Who knows what will happen in North Korea? Powell refuses to call it a crisis and the newly elected South Korean president seems to realize that his country is on the top of the North Koreans’ list of “Things to Blow Up” and is trying to come to a diplomatic compromise. And this isn’t World War II and the North Koreans are not nearly as organized as the Germans or the Japanese, but if we end up going to war with North Korea, I’m sure there will be some type of yellow peril hysteria. Yes, it may not be like the 1940’s with the Japanese, but especially after 9/11, we all know Americans aren’t afraid of a little racial profiling. And they’re going to have to come up with a new name because we already know what “internment camp” means. Between you and me, if I call you suddenly and say “I’m going to the Bahamas,” you know something’s up.

Those crazy Republicans

Ah, the Republicans have done it again. It’s so sad, but Trent Lott’s throwaway comment during his speech at Strom Thurman’s birthday celebration may just get him ousted from not only his seat as Senate Majority Leader, but his seat in the Senate in general.
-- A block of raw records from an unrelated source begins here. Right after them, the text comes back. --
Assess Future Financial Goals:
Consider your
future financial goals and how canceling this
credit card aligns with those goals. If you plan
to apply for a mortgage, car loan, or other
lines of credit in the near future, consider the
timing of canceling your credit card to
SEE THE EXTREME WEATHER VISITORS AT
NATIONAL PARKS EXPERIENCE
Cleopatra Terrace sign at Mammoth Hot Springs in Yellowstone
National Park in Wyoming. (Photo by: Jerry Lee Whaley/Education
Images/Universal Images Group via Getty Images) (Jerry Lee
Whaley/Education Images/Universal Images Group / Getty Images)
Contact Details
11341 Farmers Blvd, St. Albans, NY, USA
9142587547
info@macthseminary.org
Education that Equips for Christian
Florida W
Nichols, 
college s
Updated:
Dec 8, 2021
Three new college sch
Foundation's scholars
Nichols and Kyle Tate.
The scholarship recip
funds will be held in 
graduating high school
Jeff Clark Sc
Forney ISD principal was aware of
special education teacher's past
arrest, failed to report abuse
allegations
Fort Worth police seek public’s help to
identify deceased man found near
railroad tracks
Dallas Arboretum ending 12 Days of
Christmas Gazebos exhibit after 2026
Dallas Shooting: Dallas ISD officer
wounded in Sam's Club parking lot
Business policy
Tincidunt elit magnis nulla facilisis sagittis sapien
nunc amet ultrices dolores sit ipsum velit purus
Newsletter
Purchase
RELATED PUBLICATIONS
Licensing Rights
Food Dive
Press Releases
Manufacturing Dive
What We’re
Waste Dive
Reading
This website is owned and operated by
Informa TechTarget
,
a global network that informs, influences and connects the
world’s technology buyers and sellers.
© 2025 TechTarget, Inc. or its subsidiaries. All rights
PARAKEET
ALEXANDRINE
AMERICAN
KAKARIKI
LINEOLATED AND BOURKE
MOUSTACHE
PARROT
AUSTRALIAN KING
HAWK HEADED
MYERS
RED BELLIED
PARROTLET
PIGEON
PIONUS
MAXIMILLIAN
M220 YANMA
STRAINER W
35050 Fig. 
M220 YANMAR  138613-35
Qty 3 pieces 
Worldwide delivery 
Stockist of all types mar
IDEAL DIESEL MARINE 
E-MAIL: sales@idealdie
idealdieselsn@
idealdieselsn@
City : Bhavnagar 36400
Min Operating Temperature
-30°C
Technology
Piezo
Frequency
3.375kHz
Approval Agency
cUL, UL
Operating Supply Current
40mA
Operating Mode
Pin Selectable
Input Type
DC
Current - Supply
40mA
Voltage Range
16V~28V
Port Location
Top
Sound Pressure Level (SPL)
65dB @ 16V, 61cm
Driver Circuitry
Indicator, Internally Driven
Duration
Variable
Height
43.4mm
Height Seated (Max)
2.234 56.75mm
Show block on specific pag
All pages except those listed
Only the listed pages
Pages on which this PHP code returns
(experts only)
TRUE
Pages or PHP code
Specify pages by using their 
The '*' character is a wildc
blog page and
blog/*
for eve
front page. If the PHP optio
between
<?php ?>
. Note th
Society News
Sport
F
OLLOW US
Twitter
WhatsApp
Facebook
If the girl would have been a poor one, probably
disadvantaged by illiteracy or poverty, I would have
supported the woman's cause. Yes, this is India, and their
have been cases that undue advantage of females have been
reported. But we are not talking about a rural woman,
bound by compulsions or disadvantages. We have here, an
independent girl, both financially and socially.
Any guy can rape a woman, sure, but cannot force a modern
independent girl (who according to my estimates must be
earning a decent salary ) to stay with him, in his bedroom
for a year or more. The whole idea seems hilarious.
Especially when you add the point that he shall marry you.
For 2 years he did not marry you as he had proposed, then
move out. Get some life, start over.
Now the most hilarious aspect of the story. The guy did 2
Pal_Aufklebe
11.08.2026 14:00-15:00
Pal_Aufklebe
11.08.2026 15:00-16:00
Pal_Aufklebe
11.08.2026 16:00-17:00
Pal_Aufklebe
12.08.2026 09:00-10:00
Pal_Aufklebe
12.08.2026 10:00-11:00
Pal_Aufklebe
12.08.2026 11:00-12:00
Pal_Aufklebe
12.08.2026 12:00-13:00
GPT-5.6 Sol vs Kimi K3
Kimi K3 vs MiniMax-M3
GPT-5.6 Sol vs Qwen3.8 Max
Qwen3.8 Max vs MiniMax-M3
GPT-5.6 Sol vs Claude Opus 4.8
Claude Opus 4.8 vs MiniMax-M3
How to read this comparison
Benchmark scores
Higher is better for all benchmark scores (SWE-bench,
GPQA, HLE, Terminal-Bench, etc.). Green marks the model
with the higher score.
Here’s the main problem: they televised this crap. If the old white guys running the Senate were going to get together and reminisce about those good ol’ segregationist days, they really should have done it behind closed doors. I’m sure much worse things are said everyday behind the closed doors of exclusive country clubs and high powered corporations, but not on national cable television for chrissake. What are these guys, amateurs?

And the hole is only getting deeper. Lott is desperately apologizing, going on BET and telling everyone how hey, he’s not racist since he has African American people and other minorities on his staff. Whoah, Trent, let me sign you up for the NAACP Image Award. News flash: if you’re trying to prove that you’re not a racist, don’t start enumerating how many minorities you know, or employ or whatever. If you keep track of shit like that, then you racist, playa.

It’s kind of strange to think that all this is going on over some comments at a birthday party. Of course, we also impeached a president over a stained dress (who keeps that kind of stuff?) and some nasty episodes with a cigar.

Should Lott lose his seat as Senate Majority Leader? Probably, if he lacks the sensitivity and clarity to see how his comments could be construed as offensive and racist. Doesn’t somebody read his freakin’ speeches before he gives them? Plus, he’s just making the GOP look bad (or worse than usual) and if they want to do some damage control, there needs to be some real consequence to his actions.

Should he lose his seat at Senator of Mississippi? That’s for the people of Mississippi to decide. Of course, as Lott said himself, his state voted for Thurmond in 1948 and they’re proud of it.